Friday, February 22, 2013

Dinner Party with Bodies and Books

"Writing for me is a humanism: it is about leaving one's skin and going toward the Other." 
-- Marie Darrieussecq

I used to give dinner parties as often as I could get groceries together. I would invite people I ran into that day and they would come if they could. Sometimes they would bring their own dinner, like a tuna fish sandwich packed in their bag. In the case of the tuna fish sandwich, we cut it into six pieces and served it as the appetizer. 
The real point was never the food, although we did eat some interesting food. (I recall that tuna sandwich as being the best I ever ate. Perhaps because someone else made it—I always prefer the cooking of others. Perhaps because a bite or two of tuna sandwich is the perfect portion, just enough to be interesting, picante with pickles and hovering in a special place on the supply and demand curve.) The real point was the conversation: The crazy hydrogeologist who rearranged the table to explain erosion control, the mad carpenter who demanded a broom, an egg, and the best glass in the house to perform a trick called "The Flying Egg." It is always the case at dinner parties.
I was thinking about that and I realized I would like to have a dinner party with four authors right now because I would like to see what they would say to each other. Here they are the books that made me invite them to my imaginary party...
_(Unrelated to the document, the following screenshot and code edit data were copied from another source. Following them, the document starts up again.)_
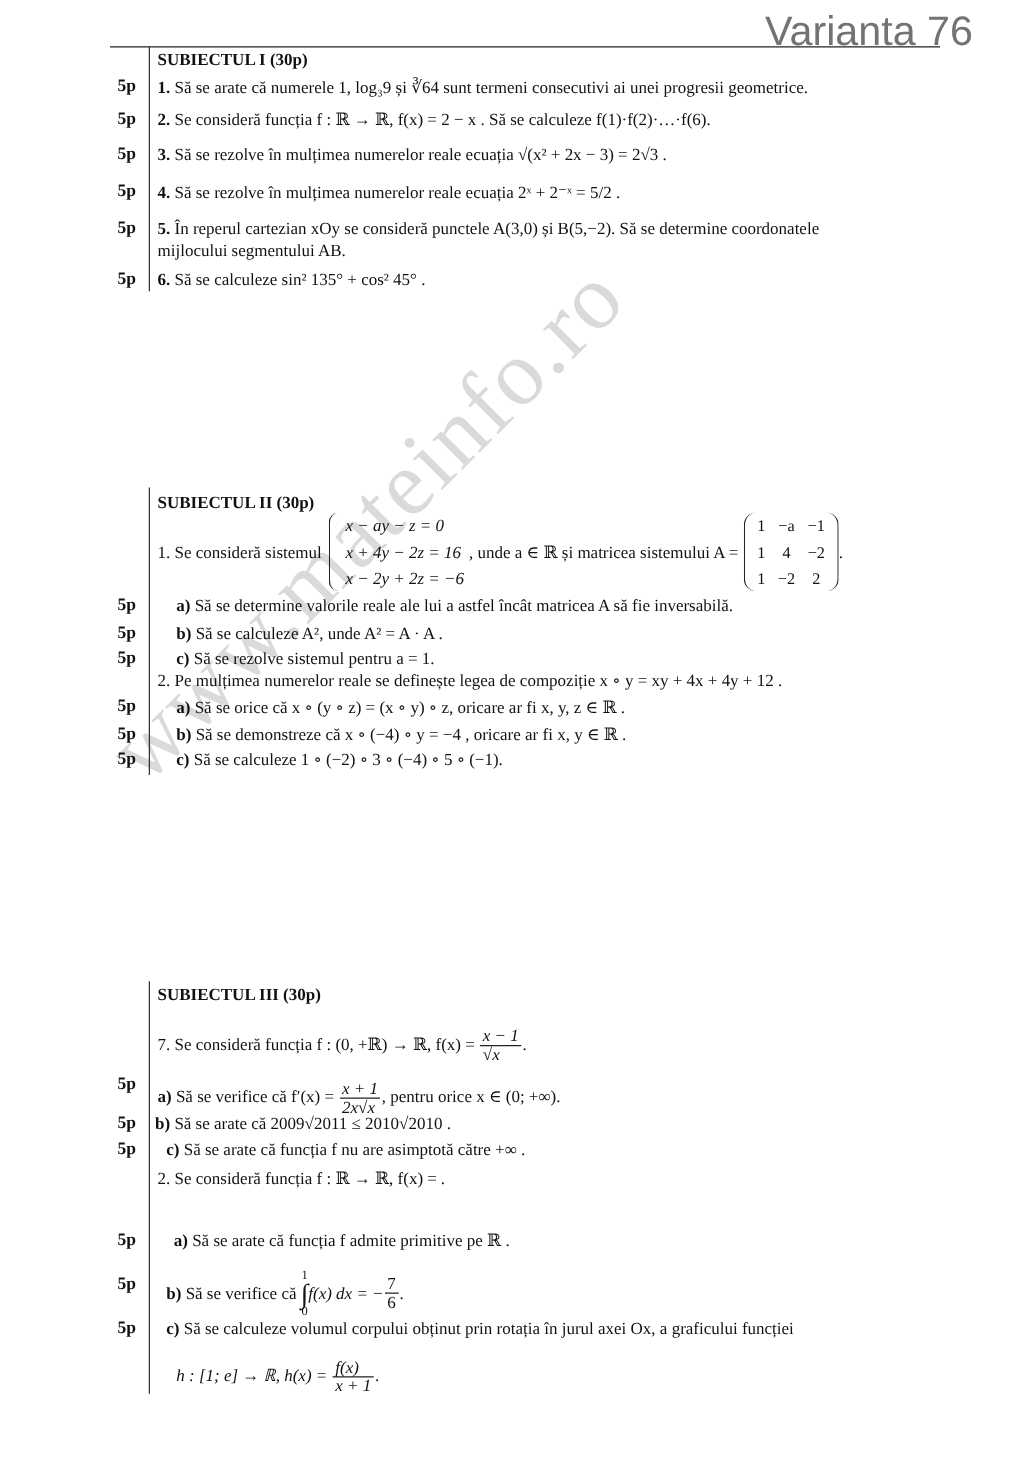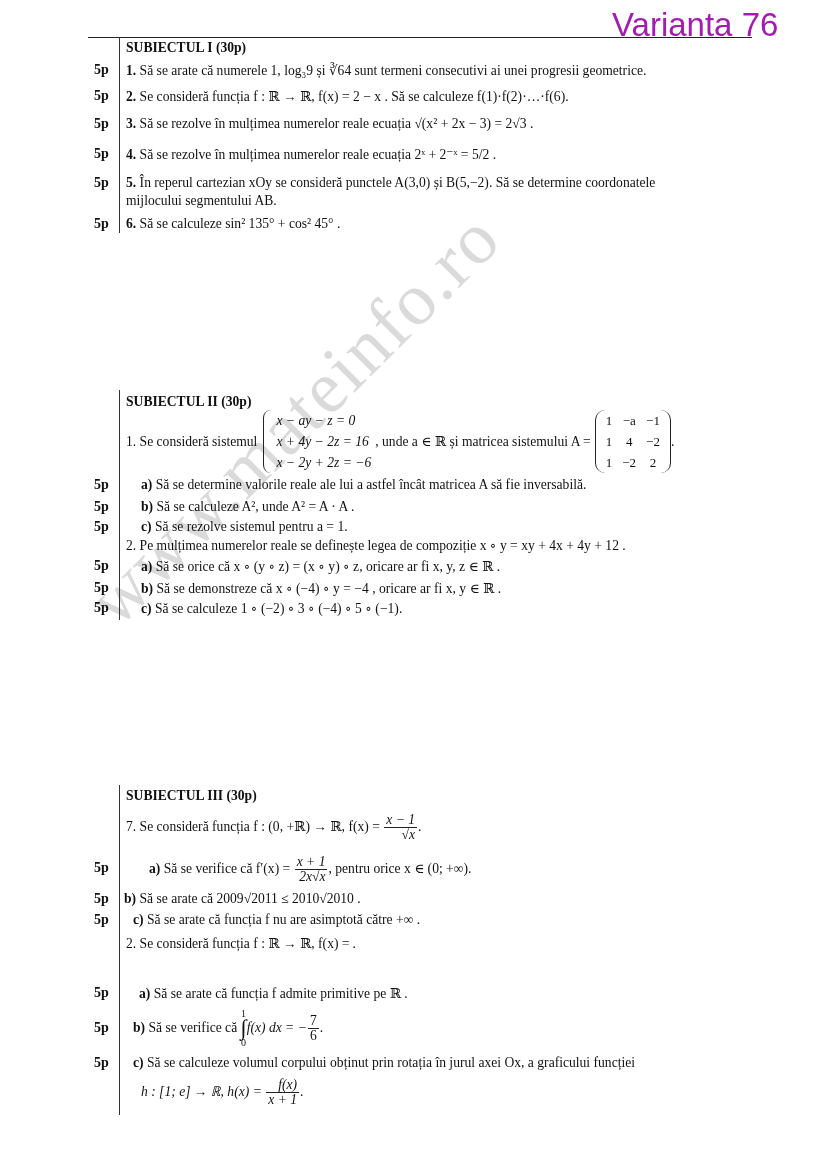"Varianta 76" .title { color: #a21caf -> #737373 }
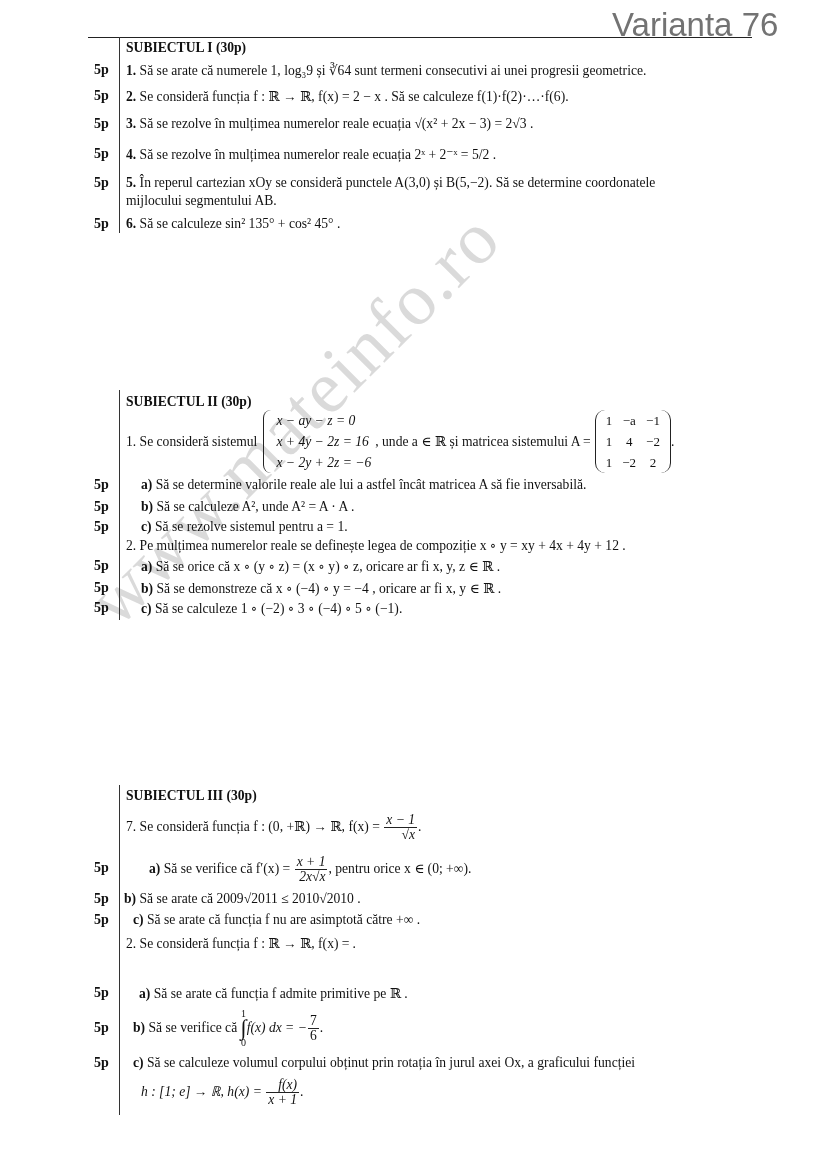"x − 1" .frac { margin: 3px 1px -> 12px 1px; text-align: right -> left }
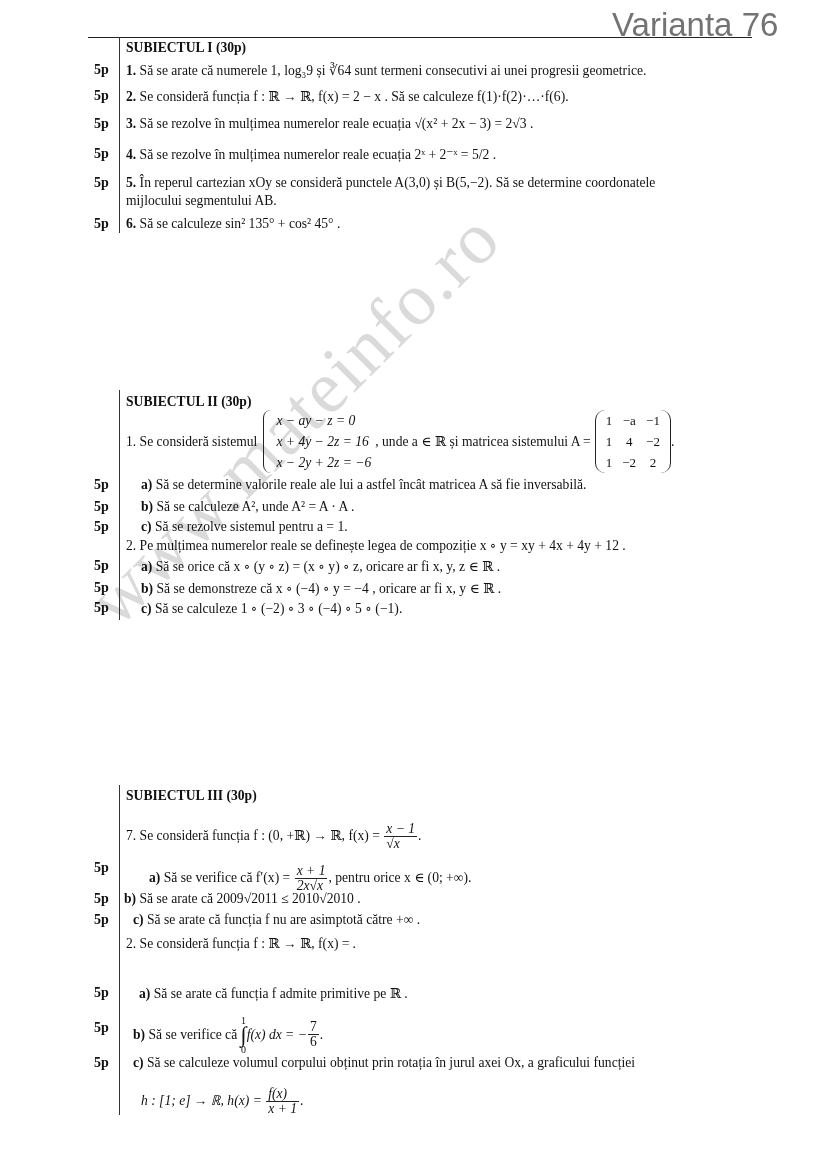"a) Să se verifice că" span.txt { left: 149px -> 126px }
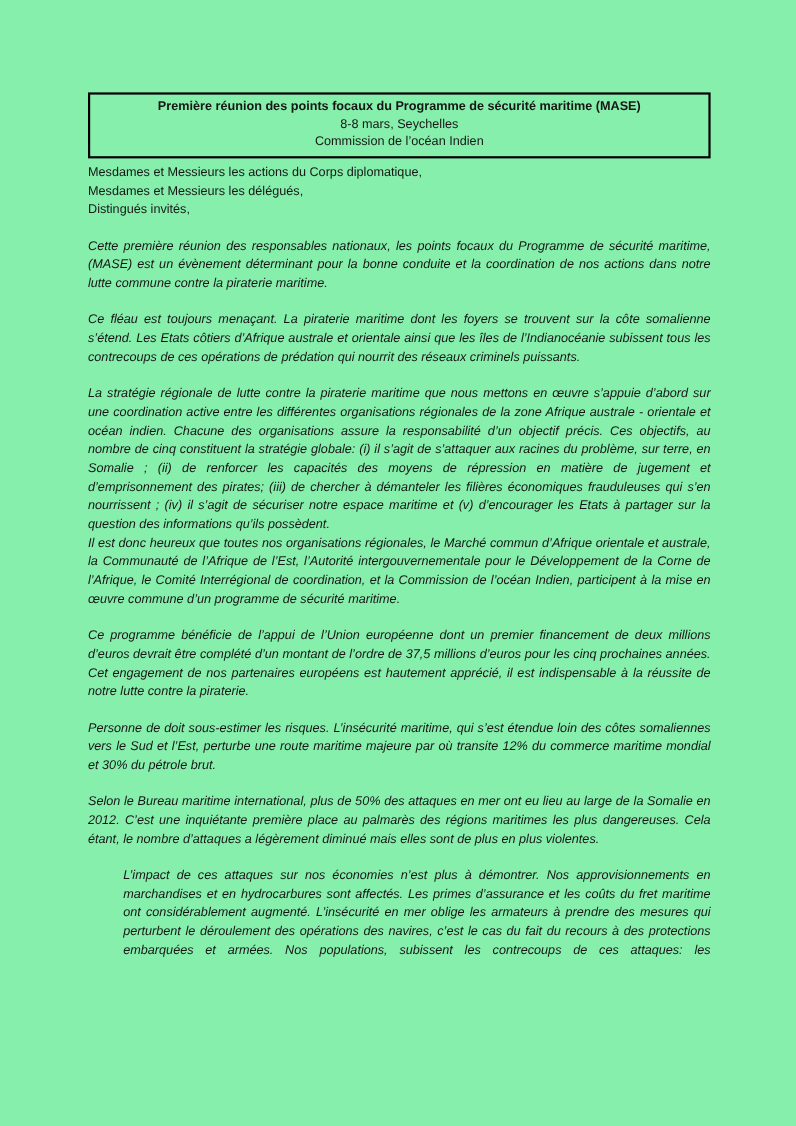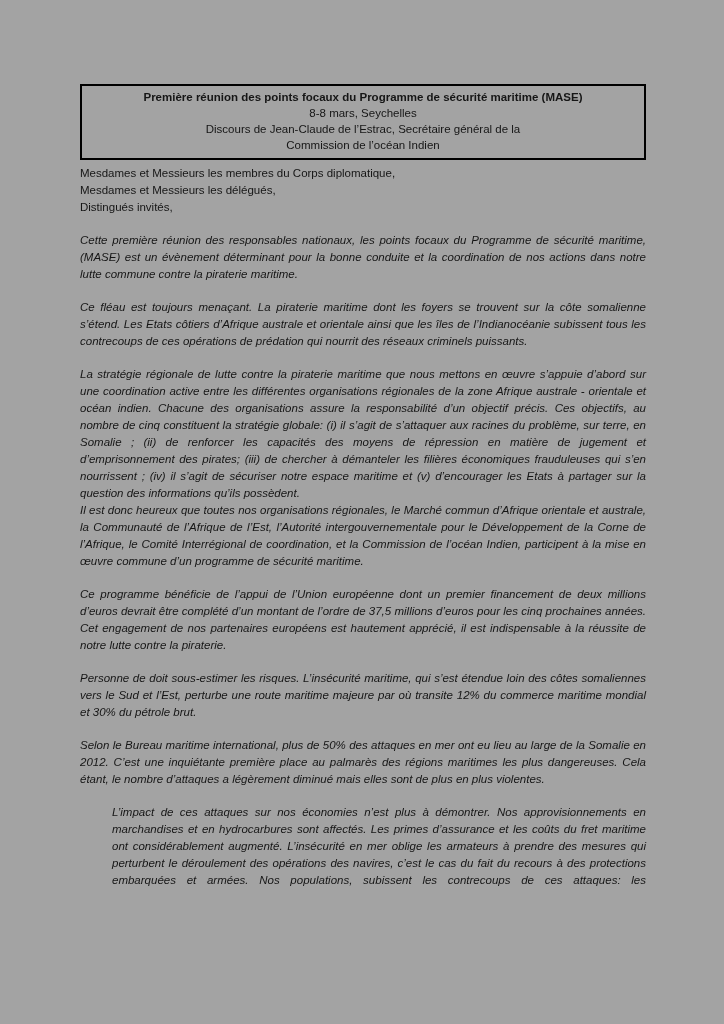"Première réunion des points focaux" .page { background: #a3a3a3 -> #86efac }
Pig Tales by Marie Darrieussecq translated by Linda Coverdale.*Published by The New Press, 1997.
A woman working in a beauty parlor chronicles her descent into gluttony and lust. In one word, she is becoming a pig and she even grows a corkscrew tail. The woman's transformation reflects that of her country, raked by revolution, epidemics and famine. Part fantasy, part satire on France. A debut in fiction. (Summary from WorldCat.)

Monstrous Beauty by Elizabeth Fama. Published by Farrar, Straus and Giroux, 2012.
In alternating chapters, tells of the mermaid Syrenka's love for Ezra in 1872 that leads to a series of horrific murders, and present-day Hester's encounter with a ghost that reveals her connection to the murders and to Syrenka.  (Summary from WorldCat.)

Hair Side, Flesh Side by Helen Marshall. Published by ChiZine Pulications, 2012.
A child receives the body of Saint Lucia of Syracuse for her seventh birthday. A rebelling angel rewrites the Book of Judgement to protect the woman he loves. A young woman discovers the lost manuscript of Jane Austen written on the inside of her skin. A 747 populated by a dying pantheon makes the extraordinary journey to the beginning of the universe. Lyrical and tender, quirky and cutting, Helen Marshall's exceptional debut collection weaves the fantastic and the horrific alongside the touchingly human in fifteen modern parables about history,  memory, and cost of creating art. (Summary from WorldCat.)

Paper Valentine by Brenna Yavanoff. Published by Razorbill, 2013
In which a girl hauted by the troubled ghost of her best friend finds herself sucked into a darkly mesmerizing string of murders, in which a serial killer who leaves a paper-heart 'valentine' on his victims' bodies draws ever closer... (Summary from Publishers Marketplace)

* It would be nice if Linda comes to the imaginary dinner party too. It would facilitate conversation. And I've always suspected that translators have a great deal to say about reading.